**BRIEF**
Write out every line below with no difference at all.

[Plain-text document sources]
□ □ □

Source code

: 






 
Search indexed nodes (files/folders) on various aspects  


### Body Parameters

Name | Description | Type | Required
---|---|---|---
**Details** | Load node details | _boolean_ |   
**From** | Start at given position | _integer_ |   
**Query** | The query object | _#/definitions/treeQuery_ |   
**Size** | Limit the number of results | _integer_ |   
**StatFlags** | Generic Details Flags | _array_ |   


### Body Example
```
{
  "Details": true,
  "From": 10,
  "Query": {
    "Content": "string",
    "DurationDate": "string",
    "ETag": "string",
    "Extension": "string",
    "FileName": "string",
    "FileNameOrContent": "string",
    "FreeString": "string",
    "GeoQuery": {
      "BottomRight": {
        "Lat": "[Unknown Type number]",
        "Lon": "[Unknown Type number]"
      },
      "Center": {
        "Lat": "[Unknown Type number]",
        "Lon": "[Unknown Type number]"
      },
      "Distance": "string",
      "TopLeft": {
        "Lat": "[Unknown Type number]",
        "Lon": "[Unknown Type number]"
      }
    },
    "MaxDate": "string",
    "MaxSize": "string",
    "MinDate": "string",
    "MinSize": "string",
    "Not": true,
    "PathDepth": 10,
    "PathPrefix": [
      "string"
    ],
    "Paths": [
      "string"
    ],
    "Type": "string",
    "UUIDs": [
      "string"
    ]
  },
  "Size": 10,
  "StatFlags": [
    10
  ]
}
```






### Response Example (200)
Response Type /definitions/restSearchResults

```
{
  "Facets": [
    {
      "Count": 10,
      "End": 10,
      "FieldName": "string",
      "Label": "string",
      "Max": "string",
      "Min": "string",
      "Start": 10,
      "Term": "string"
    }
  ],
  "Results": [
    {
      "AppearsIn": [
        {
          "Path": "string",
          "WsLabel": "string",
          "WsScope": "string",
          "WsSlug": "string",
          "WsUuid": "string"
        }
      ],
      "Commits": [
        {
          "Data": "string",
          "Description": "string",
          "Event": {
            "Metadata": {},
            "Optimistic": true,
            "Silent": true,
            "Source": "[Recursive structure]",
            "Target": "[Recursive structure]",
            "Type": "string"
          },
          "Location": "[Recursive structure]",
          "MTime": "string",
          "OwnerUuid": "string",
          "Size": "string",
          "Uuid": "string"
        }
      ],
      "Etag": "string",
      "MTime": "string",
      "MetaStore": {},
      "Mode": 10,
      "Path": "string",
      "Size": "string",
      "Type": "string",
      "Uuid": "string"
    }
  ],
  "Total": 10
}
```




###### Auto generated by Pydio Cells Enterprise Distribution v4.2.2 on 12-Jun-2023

□ □ □

**RESULT**
Source code

: 






 
Search indexed nodes (files/folders) on various aspects  


### Body Parameters

Name | Description | Type | Required
---|---|---|---
**Details** | Load node details | _boolean_ |   
**From** | Start at given position | _integer_ |   
**Query** | The query object | _#/definitions/treeQuery_ |   
**Size** | Limit the number of results | _integer_ |   
**StatFlags** | Generic Details Flags | _array_ |   


### Body Example
```
{
  "Details": true,
  "From": 10,
  "Query": {
    "Content": "string",
    "DurationDate": "string",
    "ETag": "string",
    "Extension": "string",
    "FileName": "string",
    "FileNameOrContent": "string",
    "FreeString": "string",
    "GeoQuery": {
      "BottomRight": {
        "Lat": "[Unknown Type number]",
        "Lon": "[Unknown Type number]"
      },
      "Center": {
        "Lat": "[Unknown Type number]",
        "Lon": "[Unknown Type number]"
      },
      "Distance": "string",
      "TopLeft": {
        "Lat": "[Unknown Type number]",
        "Lon": "[Unknown Type number]"
      }
    },
    "MaxDate": "string",
    "MaxSize": "string",
    "MinDate": "string",
    "MinSize": "string",
    "Not": true,
    "PathDepth": 10,
    "PathPrefix": [
      "string"
    ],
    "Paths": [
      "string"
    ],
    "Type": "string",
    "UUIDs": [
      "string"
    ]
  },
  "Size": 10,
  "StatFlags": [
    10
  ]
}
```






### Response Example (200)
Response Type /definitions/restSearchResults

```
{
  "Facets": [
    {
      "Count": 10,
      "End": 10,
      "FieldName": "string",
      "Label": "string",
      "Max": "string",
      "Min": "string",
      "Start": 10,
      "Term": "string"
    }
  ],
  "Results": [
    {
      "AppearsIn": [
        {
          "Path": "string",
          "WsLabel": "string",
          "WsScope": "string",
          "WsSlug": "string",
          "WsUuid": "string"
        }
      ],
      "Commits": [
        {
          "Data": "string",
          "Description": "string",
          "Event": {
            "Metadata": {},
            "Optimistic": true,
            "Silent": true,
            "Source": "[Recursive structure]",
            "Target": "[Recursive structure]",
            "Type": "string"
          },
          "Location": "[Recursive structure]",
          "MTime": "string",
          "OwnerUuid": "string",
          "Size": "string",
          "Uuid": "string"
        }
      ],
      "Etag": "string",
      "MTime": "string",
      "MetaStore": {},
      "Mode": 10,
      "Path": "string",
      "Size": "string",
      "Type": "string",
      "Uuid": "string"
    }
  ],
  "Total": 10
}
```




###### Auto generated by Pydio Cells Enterprise Distribution v4.2.2 on 12-Jun-2023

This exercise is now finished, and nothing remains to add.